Protecting the 'Beautiful, Savory Swimmer'
Richard Forward's Blue Crab Research Crucial to Saving Habitats
and to Setting Sustainable Catch Limits p.2
To prevent this from happening, North Carolina
officials are enacting new, more stringent catch limits and
management policies—safeguards shaped in part by Forward’s
groundbreaking studies of the migrations of egg-carrying adult
female blue crabs and their recently hatched postlarvae.
His research has shown that these migrations
are predictors of the fishery’s future population size.
During the warm months, most adult crabs are
found in low salinity waters close to where rivers flow into
estuaries. As summer wanes, older females go through their
terminal molt and slough off their exoskeletons. (Crabs may
molt up to 25 times during their two- to threeyear lifespan.)
The females then mate, store the sperm and—leaving
the males and younger, non-mating females behind— head to
estuary inlets miles away, where they over-winter.
In spring, after laying and incubating their
eggs, they migrate seaward, each crab laden, on average, with
between one million and two million eggs attached to her abdomen.

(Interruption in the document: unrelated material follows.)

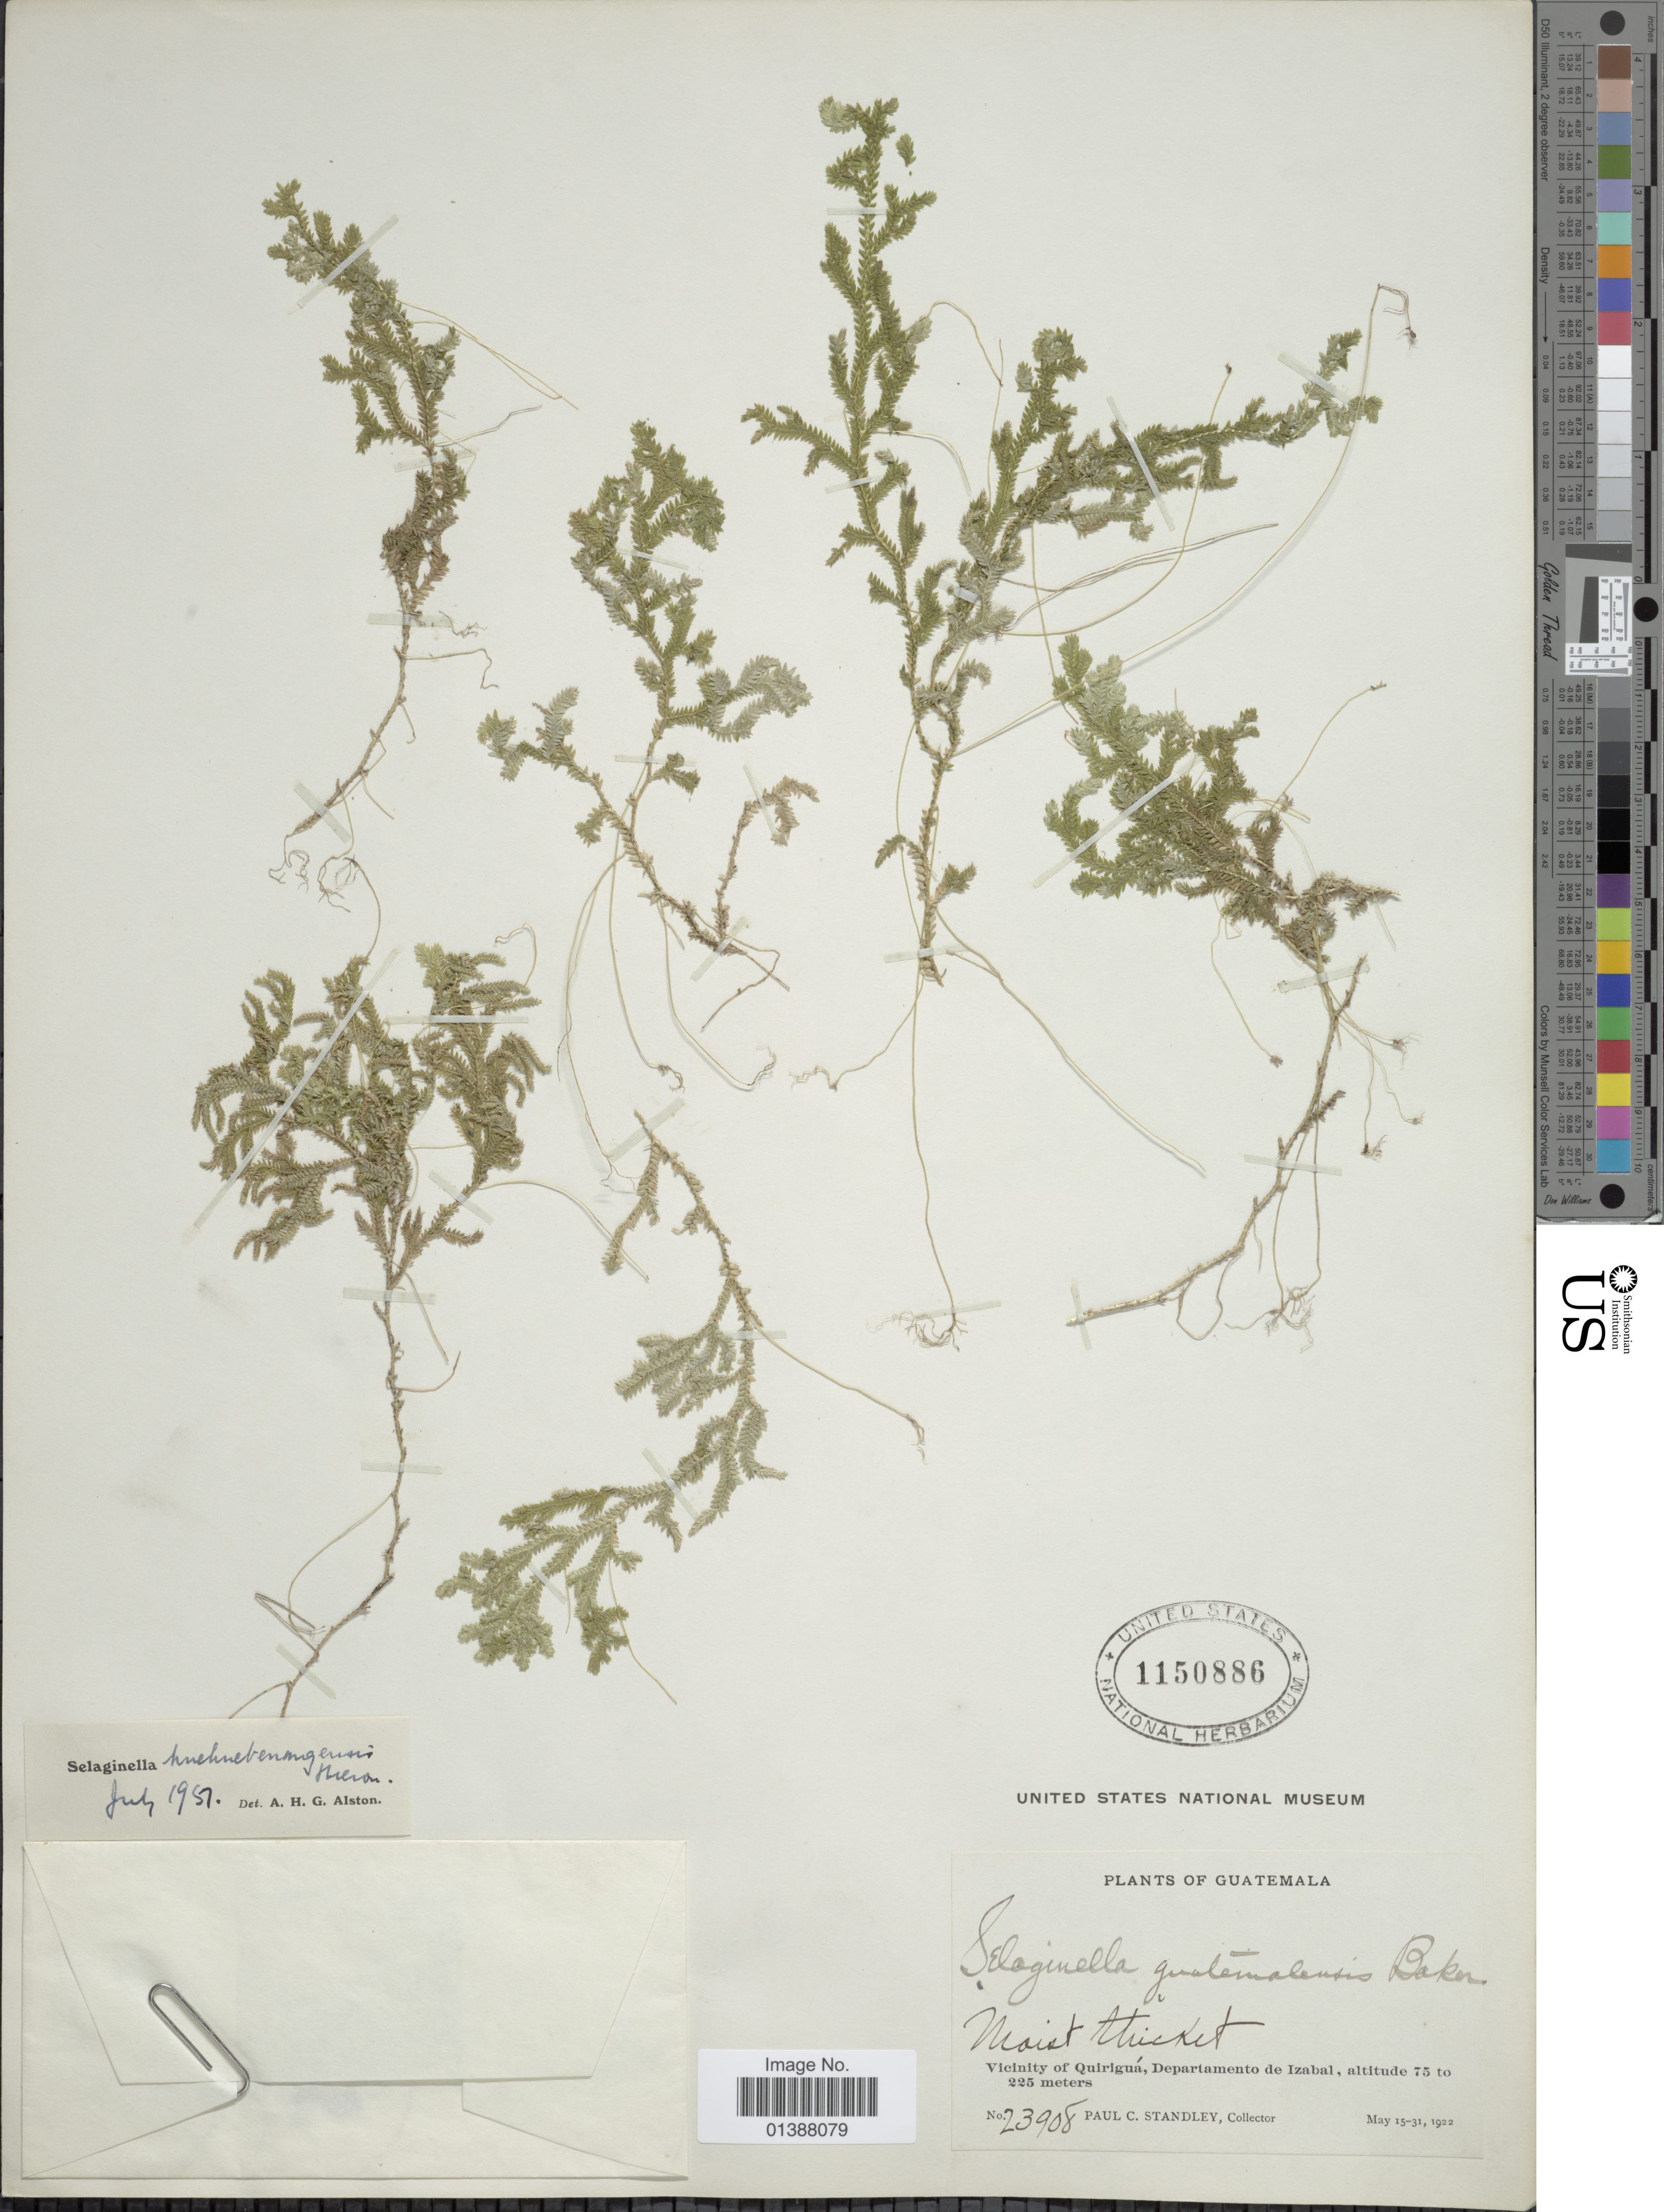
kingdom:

“The females undergo what is called ebb tide
transport,” Forward says. “They swim primarily at night during
ebb tides, when the water current helps carry them seaward,
and then sit on the bottom during flood tides, when the water
current reverses.” This allows them to move through the estuary
toward their hatching grounds in the ocean in a kind of leapfrog
mechanism, covering longer distances while conserving their
energy.
Forward and his research collaborators track
the females using sonic tags attached harmlessly to the crabs’
backs.
Called “pingers” because of the noise they make,
the tags (which cost about $300 each) emit sound waves audible
on underwater hydrophones. After the crabs have been fitted
with the tags, researchers release them into the estuary and
follow closely behind in a hydrophone-equipped boat, charting
the crabs’ speed, direction and trajectory by following the
sound of the pings. They also measure the currents, salinity
and water temperatures around the crabs as they swim.